**Exercise prompt**
Copy the lines below word for word, leaving out the pictures.

Segment Open

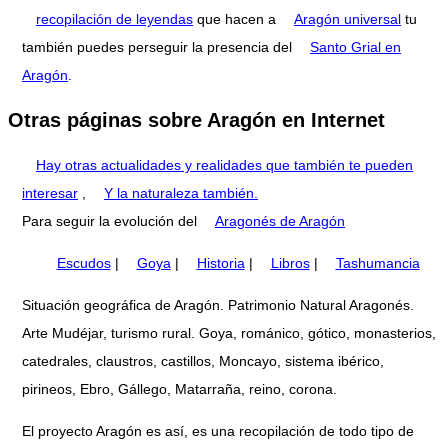
recopilación de leyendas
que hacen a
Aragón universal
tu
también puedes perseguir la presencia del
Santo Grial en
Aragón
.
Otras páginas sobre Aragón en Internet
Hay otras actualidades y realidades que también te pueden
interesar
,
Y la naturaleza también.
Para seguir la evolución del
Aragonés de Aragón
Escudos
|
Goya
|
Historia
|
Libros
|
Tashumancia
Situación geográfica de Aragón. Patrimonio Natural Aragonés.
Arte Mudéjar, turismo rural. Goya, románico, gótico, monasterios,
catedrales, claustros, castillos, Moncayo, sistema ibérico,
pirineos, Ebro, Gállego, Matarraña, reino, corona.
El proyecto Aragón es así, es una recopilación de todo tipo de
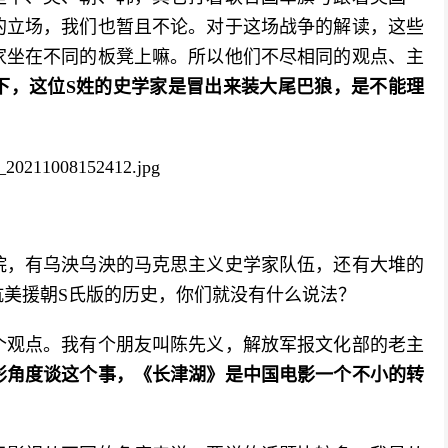
的立场，我们也暂且不论。对于这场战争的解读，这些
家坐在不同的板凳上嘛。所以他们不尽相同的观点、主
下，这位S姓的史学家是冒出来装大尾巴狼，是不能理
院，有乌泱乌泱的马克思主义史学家队伍，还有大堆的
美援朝S氏版的历史，你们就没有什么说法？
个观点。我有个朋友叫陈先义，解放军报文化部的老主
影角度谈这个事，《长津湖》是中国电影一个不小的转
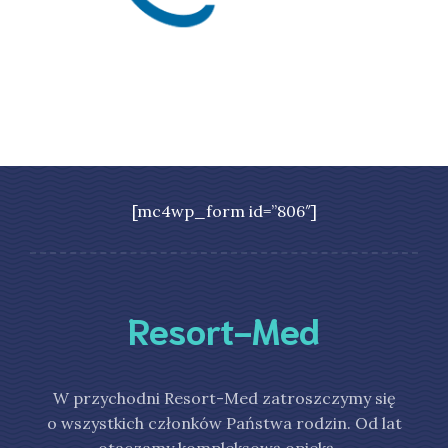
[mc4wp_form id=”806″]
Resort-Med
W przychodni Resort-Med zatroszczymy się
o wszystkich członków Państwa rodzin. Od lat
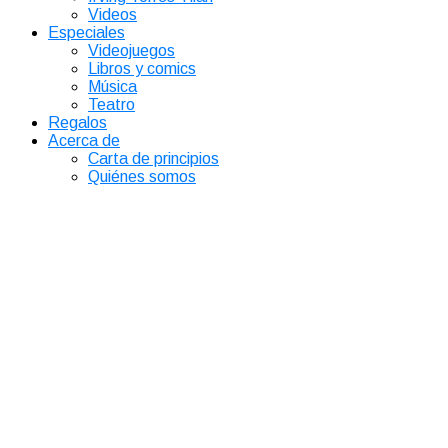
Videos
Especiales
Videojuegos
Libros y comics
Música
Teatro
Regalos
Acerca de
Carta de principios
Quiénes somos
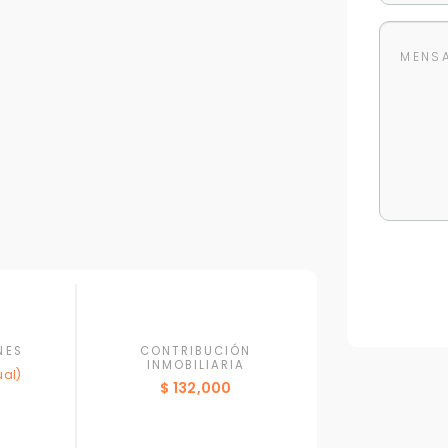
NES
CONTRIBUCIÓN
INMOBILIARIA
al)
Para responderte
$ 132,000
mejor y más rápido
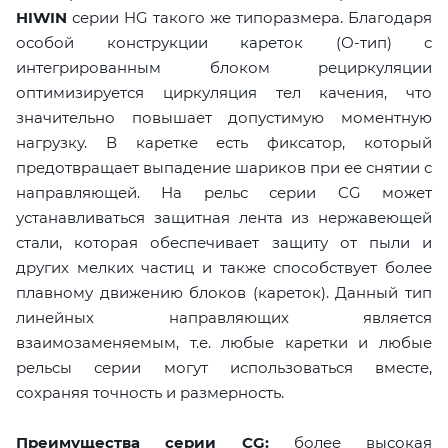
HIWIN
серии HG такого же типоразмера. Благодаря
особой конструкции кареток (О-тип) с
интегрированным блоком рециркуляции
оптимизируется циркуляция тел качения, что
значительно повышает допустимую моментную
нагрузку. В каретке есть фиксатор, который
предотвращает выпадение шариков при ее снятии с
направляющей. На рельс серии CG может
устанавливаться защитная лента из нержавеющей
стали, которая обеспечивает защиту от пыли и
других мелких частиц и также способствует более
плавному движению блоков (кареток). Данный тип
линейных направляющих является
взаимозаменяемым, т.е. любые каретки и любые
рельсы серии могут использоваться вместе,
сохраняя точность и размерность.
Преимущества серии CG:
более высокая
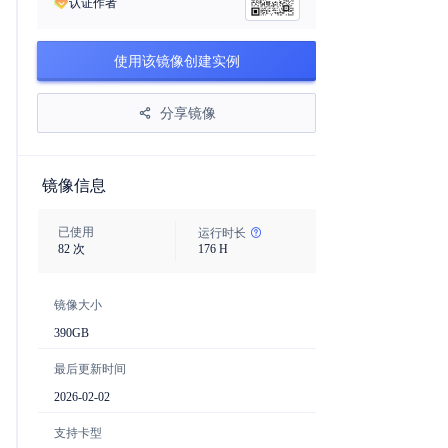
认证作者
使用该镜像创建实例
分享镜像
镜像信息
已使用
运行时长
82
次
176
H
镜像大小
390
GB
最后更新时间
2026-02-02
支持卡型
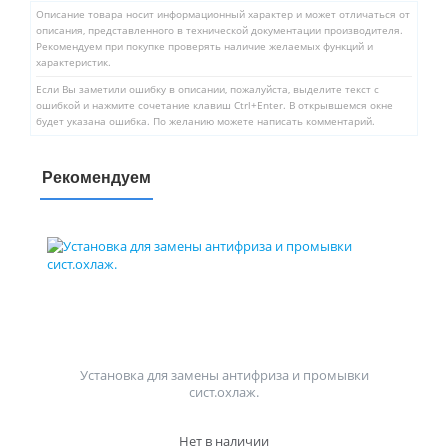
Описание товара носит информационный характер и может отличаться от
описания, представленного в технической документации производителя.
Рекомендуем при покупке проверять наличие желаемых функций и
характеристик.
Если Вы заметили ошибку в описании, пожалуйста, выделите текст с
ошибкой и нажмите сочетание клавиш Ctrl+Enter. В открывшемся окне
будет указана ошибка. По желанию можете написать комментарий.
Рекомендуем
Установка для замены антифриза и промывки
сист.охлаж.
Нет в наличии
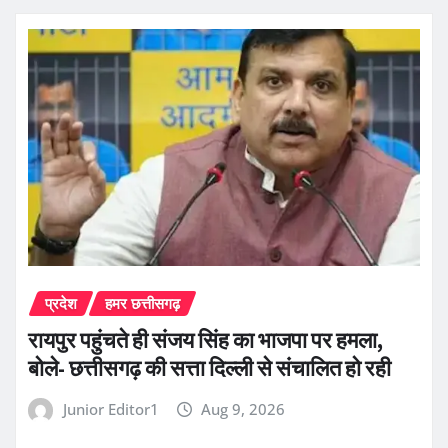
प्रदेश
हमर छत्तीसगढ़
रायपुर पहुंचते ही संजय सिंह का भाजपा पर हमला,
बोले- छत्तीसगढ़ की सत्ता दिल्ली से संचालित हो रही
Junior Editor1
Aug 9, 2026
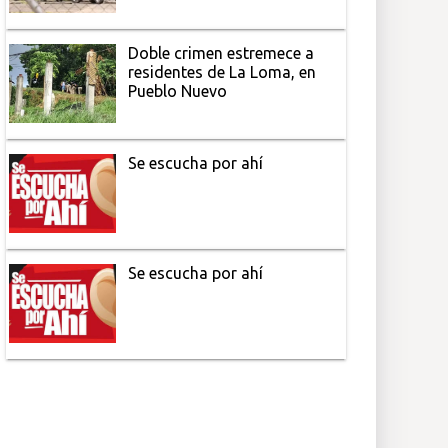
Doble crimen estremece a
residentes de La Loma, en
Pueblo Nuevo
Se escucha por ahí
Se escucha por ahí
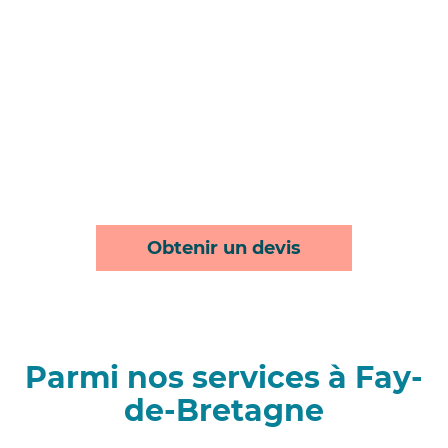
Obtenir un devis
Parmi nos services à Fay-
de-Bretagne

Segment Closed

**Answer to this problem**
recopilación de leyendas
que hacen a
Aragón universal
tu
también puedes perseguir la presencia del
Santo Grial en
Aragón
.
Otras páginas sobre Aragón en Internet
Hay otras actualidades y realidades que también te pueden
interesar
,
Y la naturaleza también.
Para seguir la evolución del
Aragonés de Aragón
Escudos
|
Goya
|
Historia
|
Libros
|
Tashumancia
Situación geográfica de Aragón. Patrimonio Natural Aragonés.
Arte Mudéjar, turismo rural. Goya, románico, gótico, monasterios,
catedrales, claustros, castillos, Moncayo, sistema ibérico,
pirineos, Ebro, Gállego, Matarraña, reino, corona.
El proyecto Aragón es así, es una recopilación de todo tipo de
的立场，我们也暂且不论。对于这场战争的解读，这些
家坐在不同的板凳上嘛。所以他们不尽相同的观点、主
下，这位S姓的史学家是冒出来装大尾巴狼，是不能理
院，有乌泱乌泱的马克思主义史学家队伍，还有大堆的
美援朝S氏版的历史，你们就没有什么说法？
个观点。我有个朋友叫陈先义，解放军报文化部的老主
影角度谈这个事，《长津湖》是中国电影一个不小的转
[mc4wp_form id=”806″]
Resort-Med
W przychodni Resort-Med zatroszczymy się
o wszystkich członków Państwa rodzin. Od lat
Videos
Especiales
Videojuegos
Libros y comics
Música
Teatro
Regalos
Acerca de
Carta de principios
Quiénes somos
NES
CONTRIBUCIÓN
INMOBILIARIA
al)
Para responderte
$ 132,000
mejor y más rápido
HIWIN
серии HG такого же типоразмера. Благодаря
особой конструкции кареток (О-тип) с
интегрированным блоком рециркуляции
оптимизируется циркуляция тел качения, что
значительно повышает допустимую моментную
нагрузку. В каретке есть фиксатор, который
предотвращает выпадение шариков при ее снятии с
направляющей. На рельс серии CG может
устанавливаться защитная лента из нержавеющей
стали, которая обеспечивает защиту от пыли и
других мелких частиц и также способствует более
плавному движению блоков (кареток). Данный тип
линейных направляющих является
взаимозаменяемым, т.е. любые каретки и любые
рельсы серии могут использоваться вместе,
сохраняя точность и размерность.
Преимущества серии CG:
более высокая
认证作者
使用该镜像创建实例
分享镜像
镜像信息
已使用
运行时长
82
次
176
H
镜像大小
390
GB
最后更新时间
2026-02-02
支持卡型
Описание товара носит информационный характер и может отличаться от
описания, представленного в технической документации производителя.
Рекомендуем при покупке проверять наличие желаемых функций и
характеристик.
Если Вы заметили ошибку в описании, пожалуйста, выделите текст с
ошибкой и нажмите сочетание клавиш Ctrl+Enter. В открывшемся окне
будет указана ошибка. По желанию можете написать комментарий.
Рекомендуем
Установка для замены антифриза и промывки
сист.охлаж.
Нет в наличии
प्रदेश
हमर छत्तीसगढ़
रायपुर पहुंचते ही संजय सिंह का भाजपा पर हमला,
बोले- छत्तीसगढ़ की सत्ता दिल्ली से संचालित हो रही
Junior Editor1
Aug 9, 2026
Doble crimen estremece a
residentes de La Loma, en
Pueblo Nuevo
Se escucha por ahí
Se escucha por ahí
Obtenir un devis
Parmi nos services à Fay-
de-Bretagne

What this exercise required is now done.